彼女は勢いよく顔を上げると、独り言のように話し始める。
「それを信用しろというの? いえ、あなたの感情は本物……でも、怖いの……愛されたい。必要とされたい……だけど……捨てられたくない……一度幸せを知ってから要らないと言われたら、もう壊れてしまう……」
壊れそうなほどに病んでいた。
愛されたい。必要とされたい。求めて欲しい。しかし、それが脆くも崩れ去るのを恐れて、自分の殻に篭っているのだ。
それでも、なんとかやってこられたのは、レナレが居たお陰だった。
「大丈夫だ。俺は見捨てたりしない。いや、俺達は、みんなお前を必要としているし、大切に想ってる。見限ったりしないぞ」
まるで自分のことのように感情移入した拓哉にとって、次の行動は明確だった。
彼女には支えが必要なのだ。そう、心の支えが。そして、拓哉は自分が彼女の支えになりたいと思った。いや、そうなると決意した。
どうしてそう思ったのかは分からない。拓哉自身が捨て子だった所為かもしれない。もしかしたら、シンクロシステムの所為なのかも知れない。少なからずシンクロシステムは影響しているだろう。そうでなければ、度胸のない拓哉がこんなに強気になれるはずがない。

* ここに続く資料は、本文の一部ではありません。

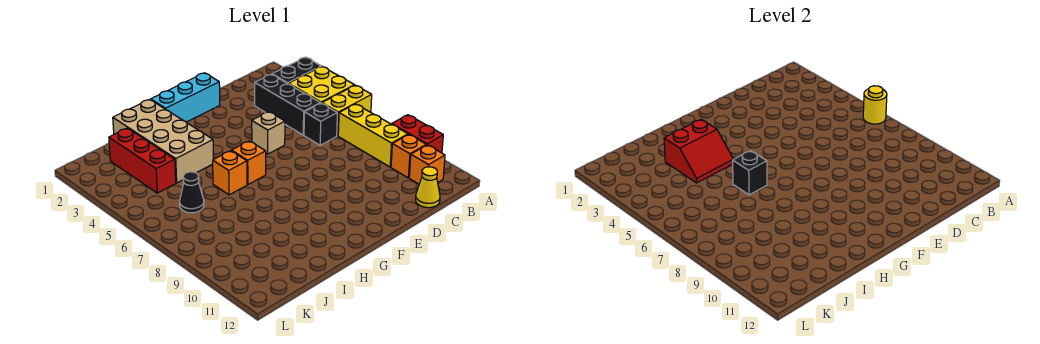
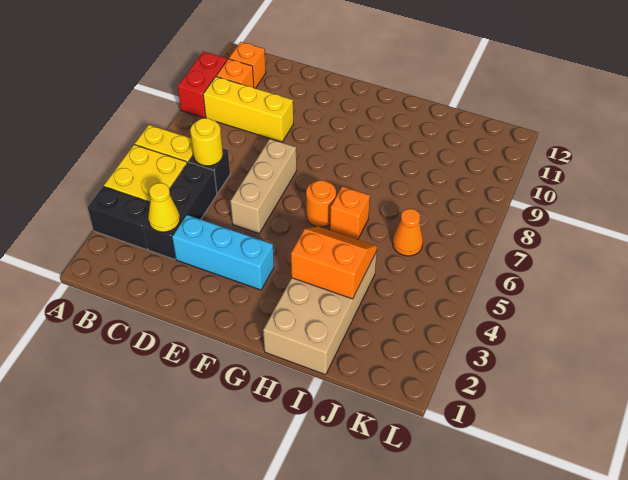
yellow round brick A6 level 2 -> yellow round brick C6 level 2
yellow brick B7:B9 level 1 -> yellow brick B9:D9 level 1
yellow cone C12 level 1 -> yellow cone C3 level 2
cyan brick E1:G1 level 1 -> cyan brick D3:F3 level 1
tan brick E5 level 1 -> tan brick E5:E7 level 1
orange brick G6 level 1 -> orange round brick G6 level 1
red slope H3:I4 level 2 top 3 -> orange slope H3:I4 level 2 top 3
black brick H6 level 2 -> none
red brick J2:J4 level 1 -> none
black cone J6 level 1 -> orange cone J6 level 1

ただ、その意気込みは、拓哉の思考から大切なことを消失させていた。
「う、嬉しい……でも、もう四人も居るのに、大丈夫なのかしら?」
彼女の一言が一番の問題を思い出させる。拓哉には既に将来を誓った相手が四人もいるのだ。
ところが、シンクロシステムは最強だったようだ。
「問題ない! 俺に任せろ!」
どこからそんな自信が湧き出たのかは解らないが、この時の拓哉は強者だった。最強だった。
「さあ! ガルダル!」
まるで世界最強となったかの如く力強い口調で、再び手を差し伸べる。
すると、今度は嬉しそうな表情をしたガルダルが、そっと自分の手を重ねた。
恥ずかしそうに手を握るガルダルに頷き、透かさずコックピットのハッチを開く。
そこでは暇そうにする五人の少女と一体の妖精が、ピットで会話をしていたのだが、拓哉とガルダルが出てきたのを見て首を傾げる。
時間的に出てくるのが早かったことが理由だが、瞳を潤ませているガルダルに疑問を感じたのかもしれない。
しかし、不思議そうにする、クラリッサ、カティーシャ、キャスリン、ミルルカ、レナレ、トト、彼女達を前にして、婚約者のお披露目でもするかのように、嬉しそうに告げる。
「今日から、ガルダルは俺の女だ!」
「不束者ですが、宜しくお願いします」
突如として、拓哉とガルダルから恋人宣言を聞かされ、眼前の五人と一体が呆気にとられているのだが、拓哉は気にすることなくガルダルを抱き寄せて熱い口付けを交わす。
それはそれは、猛烈としか表現できないほどの口付けだったのだが、ガルダルも嫌がることなく拓哉の背に腕を回すと、しっかりと力を込めていた。
そう、これが拓哉のマキシマムだった。